Dice el Espíritu Santo por medio de Isaías: Los que viven en pecado son “como un mar en tempestad, que no logra calmarse, y cuyas olas se componen de lodo y de barro inmundo” (Is. 57,20). ¿Qué diríamos de uno a quien le permitieran asistir a bailes, juegos, comilonas, deportes y paseos, pero por debajo de su camisa tuviera que llevar una terrible cadena de hierro que oprime y que hace sufrir? ¿Acaso podría tener felicidad en medio de tantas diversiones terrenales? Eso es lo que le sucede a quien vive e n pecado grave. Podrá asistir a muchas fiestas y dedicarse a muchos deportes y gozar de muchas comodidades, pero la verdadera felicidad no la podrá conseguir, porque la paz del alma no la concede sino Dios, y no habrá nunca paz para quienes viven en pecado grave y enemigos de Nuestro Señor.

San Vicente Ferrer recuerda esto a los pecadores: “Los goces materiales se quedan siempre por fuera y no pueden llegar al fondo del espíritu” Quizás un pobre pecador se vestirá con los vestidos más lujosos y costosos que se consiguen en los almacenes, y tendrá las pulseras de más alto precio de las joyerías, y anillos de diamantes, y coches del más alto costo, y su alimentación será como la de los mejores hoteles del mundo, pero si vive en pecado mortal su corazón seguirá frío y helado y colmado de espinas de remordimientos.
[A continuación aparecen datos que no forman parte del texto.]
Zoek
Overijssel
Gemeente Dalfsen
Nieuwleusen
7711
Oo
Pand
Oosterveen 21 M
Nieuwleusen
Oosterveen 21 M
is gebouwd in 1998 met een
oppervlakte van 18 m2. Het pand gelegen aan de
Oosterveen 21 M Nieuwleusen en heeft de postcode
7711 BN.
Y vivirá siempre inquieto e inseguro y su mal genio será tal que a la menor contradicción estallará en rabia como un perro con hidrofobia.

El que quiere hacer siempre lo que Dios quiere, hallara gran paz y acepta lo que el Señor permita que le suceda, porque sabe muy bien que todo será para su mayor bien pues según San Pablo: “Todo redunda en bien de los que aman a Dios” (Rom. 8) pero el que vive en rebeldía contra los mandatos divinos jamás logra tener la paz verdadera, pues su voluntad es contraría a lo que quiere y permite Nuestro Señor.

Y hay otra terrible desgracia para quien vive en pecado y es que por no querer servir y obedecer a un Señor santo y bondadoso tiene que dedicarse a servir a terribles tiranos cono son el demonio y las pasiones y el mundo traidor. Y sucede lo que dijo el Señor a su pueblo por medio de Moisés: “Por no haber querido obedecer a tu Dios que te concedía alegría y dicha de corazón, tendrás que servir a los enemigos con amargura, escasez y tristeza” (Deut. 28,47).

¡Qué remordimientos tan amargos destrozan el alma del vengativo después de que se ha vengado¡ ¡Qué desgarramiento interior tan profundo siente en el alma el impuro después de cometer sus impurezas! ¡Cómo los avaros y los ambiciosos cuando ya consiguen por malos modos los puestos o los dineros que ambicionaban, sienten en su alma un infierno de remordimientos! Oh, si ofrecieran por amor de Dios unos sufrimientos tan grandes como los que tienen que aguantar por haber pecado, se podrían hacer unos grandes santos.